Unreasonable Hospitality by Will Guidara
I ordered this book after a colleague taught from it in a meeting. I read it at the beach and promptly passed it off to someone else at work. It’s the riveting story of fine dining revolutionized by hospitality. Give people more than they expected and they’ll be back. It was full of advice (in the best form of stories) about how to learn new things and introduce new people and places. It also made me curious about the experience of a Michelin three star restaurant.
Supercommunicators by Charles Duhigg
I also got this book because of a colleague taught some of the material. Duhigg argues that we are always participating in one of three conversations when we’re speaking: practical (what’s this really about?), emotional (how do we feel?), or social (who are we?). You have to know which one you are having in order to connect with the other person. This is a book I’m going to pull off the shelf over and over. I’ll review how to form deep questions and not shallow ones, how to navigate difficult conversations, and how to match people’s energy and mood. Reading this book has changed my conversations. A few weeks ago, I was greeting people in the church lobby before a women’s event and I asked a woman how she was doing. She started to cry and said the one year anniversary of her husband’s death had been the previous week. I leaned in a little and asked her to share her favorite thing about her husband. We had a beautiful conversation because reading the book made me confident enough to ask a more intimate question.
Two friends read this one and one left it on my desk. I typically enjoy fantasy so I was surprised when I struggled to get into it. I read it and read it and realized one night that I felt no connection to any of the characters. It’s a plot based book, which some people, like my friend Sarah, really love. I, however, prefer character based books and this was harder for me to stick with. It’s a good, interesting story and you really might love it. You know, if plot based books are your thing.
Pandita Ramabai in Her Own Words by…Pandita Ramabai
In this very slim book (booklet?), Pandita outlines some parts of her life. Born in 1855, she was a Hindi scholar who overcame poverty and eventually found Jesus while studying in England. She eventually went back to India and founded a mission that educated orphan girls and widows. I was introduced to Pandita in a seminary class; reading this just fueled my desire to learn more and more about her.
What have you been reading?
If I read a fairly controversial book, I might add it at the bottom and put it behind a paywall.
Hi Lisa - I loved these reviews, mostly new to me, and your thoughtful reflections on each one. I was fascinated by 'underlining my favorite sentences and I do not typically write in novels.' I don't believe I've ever highlighted a thing in a novel. And your words make me wonder why. Thanks for that invitation.
Here's my October Bookbag -
https://lindastoll.substack.com/p/porch-154-october-bookbag
Thanks for making these available! I love reading about other people's reading.

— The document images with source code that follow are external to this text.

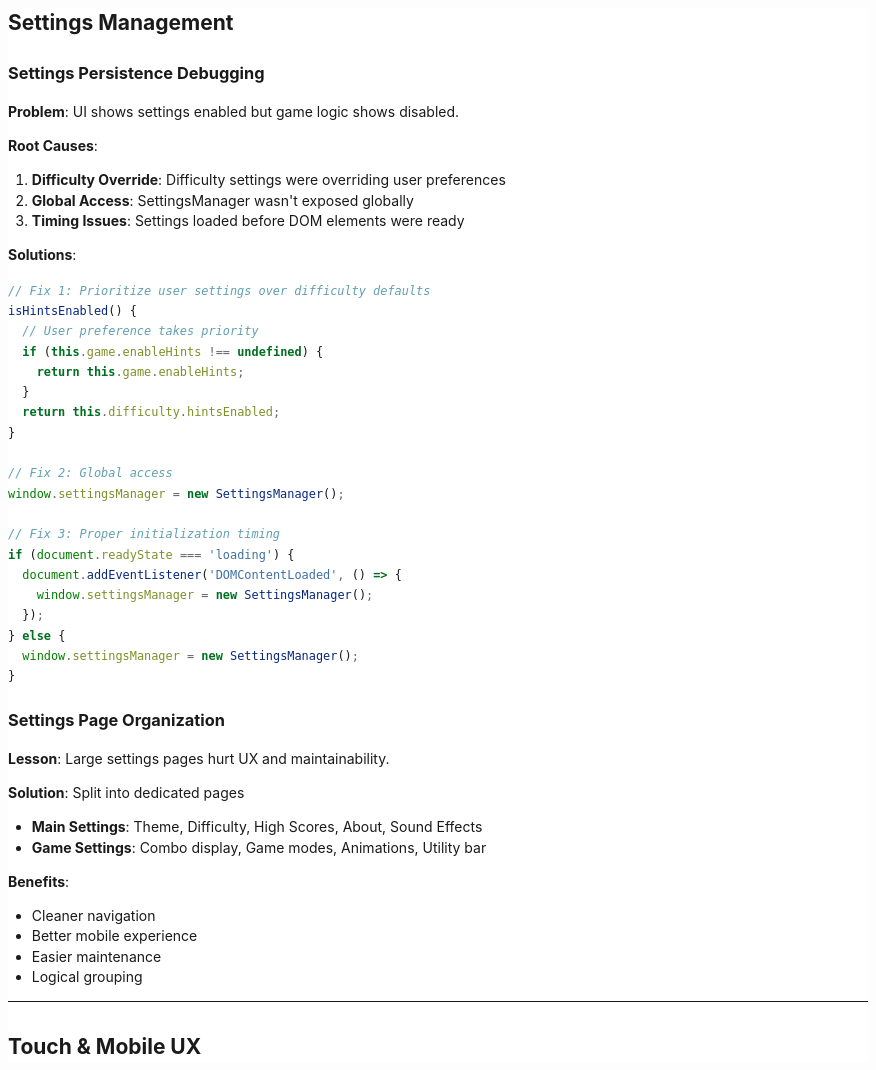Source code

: 
## Settings Management

### Settings Persistence Debugging
**Problem**: UI shows settings enabled but game logic shows disabled.

**Root Causes**:
1. **Difficulty Override**: Difficulty settings were overriding user preferences
2. **Global Access**: SettingsManager wasn't exposed globally
3. **Timing Issues**: Settings loaded before DOM elements were ready

**Solutions**:
```javascript
// Fix 1: Prioritize user settings over difficulty defaults
isHintsEnabled() {
  // User preference takes priority
  if (this.game.enableHints !== undefined) {
    return this.game.enableHints;
  }
  return this.difficulty.hintsEnabled;
}

// Fix 2: Global access
window.settingsManager = new SettingsManager();

// Fix 3: Proper initialization timing
if (document.readyState === 'loading') {
  document.addEventListener('DOMContentLoaded', () => {
    window.settingsManager = new SettingsManager();
  });
} else {
  window.settingsManager = new SettingsManager();
}
```

### Settings Page Organization
**Lesson**: Large settings pages hurt UX and maintainability.

**Solution**: Split into dedicated pages
- **Main Settings**: Theme, Difficulty, High Scores, About, Sound Effects
- **Game Settings**: Combo display, Game modes, Animations, Utility bar

**Benefits**:
- Cleaner navigation
- Better mobile experience
- Easier maintenance
- Logical grouping

---

## Touch & Mobile UX
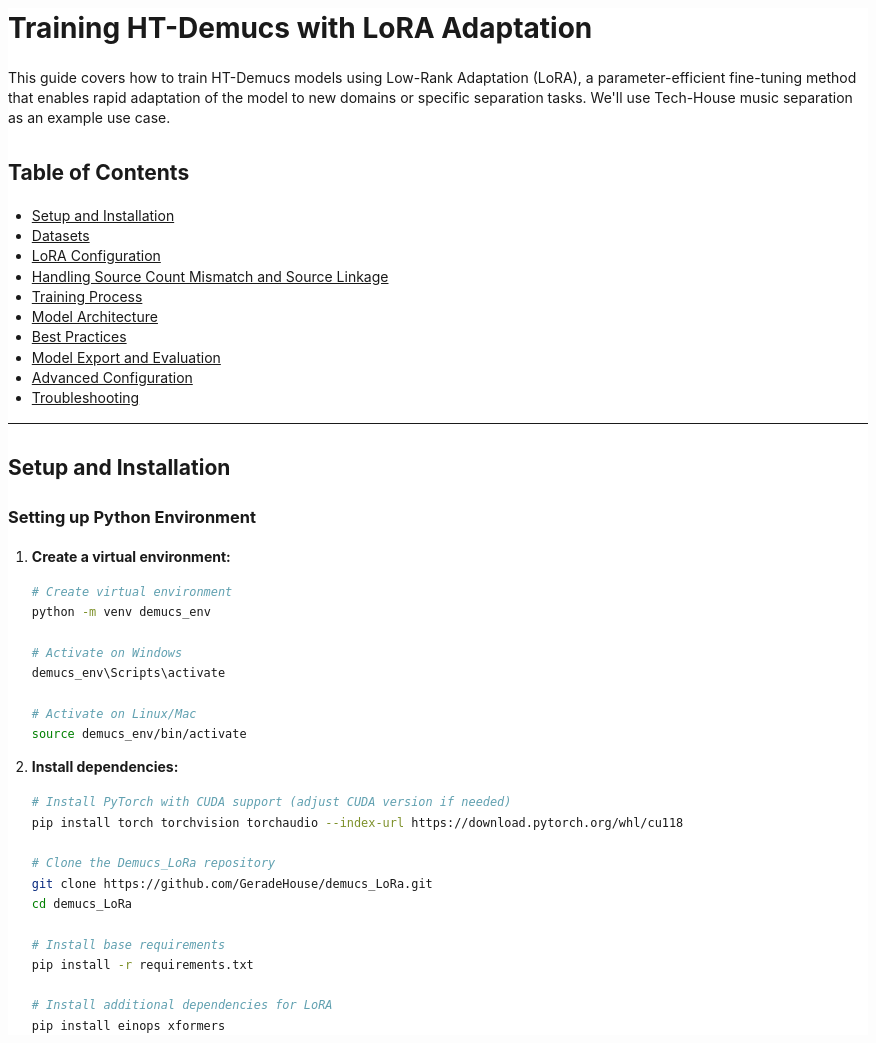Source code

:# Training HT-Demucs with LoRA Adaptation

This guide covers how to train HT-Demucs models using Low-Rank Adaptation (LoRA), a parameter-efficient fine-tuning method that enables rapid adaptation of the model to new domains or specific separation tasks. We'll use Tech-House music separation as an example use case.

## Table of Contents
- [Setup and Installation](#setup-and-installation)
- [Datasets](#datasets)
- [LoRA Configuration](#lora-configuration)
- [Handling Source Count Mismatch and Source Linkage](#handling-source-count-mismatch-and-source-linkage)
- [Training Process](#training-process)
- [Model Architecture](#model-architecture)
- [Best Practices](#best-practices)
- [Model Export and Evaluation](#model-export-and-evaluation)
- [Advanced Configuration](#advanced-configuration)
- [Troubleshooting](#troubleshooting)

---

## Setup and Installation

### Setting up Python Environment

1. **Create a virtual environment:**
   ```bash
   # Create virtual environment
   python -m venv demucs_env

   # Activate on Windows
   demucs_env\Scripts\activate

   # Activate on Linux/Mac
   source demucs_env/bin/activate
   ```

2. **Install dependencies:**
   ```bash
   # Install PyTorch with CUDA support (adjust CUDA version if needed)
   pip install torch torchvision torchaudio --index-url https://download.pytorch.org/whl/cu118

   # Clone the Demucs_LoRa repository
   git clone https://github.com/GeradeHouse/demucs_LoRa.git
   cd demucs_LoRa

   # Install base requirements
   pip install -r requirements.txt

   # Install additional dependencies for LoRA
   pip install einops xformers
   ```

Loved your line about underlining in Gilead not being something you normally do given that it's a novel. I LOVE underlining beautiful passages in novels and it's one of my favorite things about using a Kindle, it stores them for me and I can reference them again easily when the moment strikes. Keep on!
I read James for my neighborhood book club and did not anticipate as dark of a story as we got. Also did not expect that it would not line up with Huck Finn as that's the story it was supposed to retell. I think I would have been more satisfied if it delivered what it promised, but nonetheless it was a good read and I gave it 4 stars.
Intrigued by some of your other reads; I added Unreasonable Hospitality to my (ever-growing) TBR.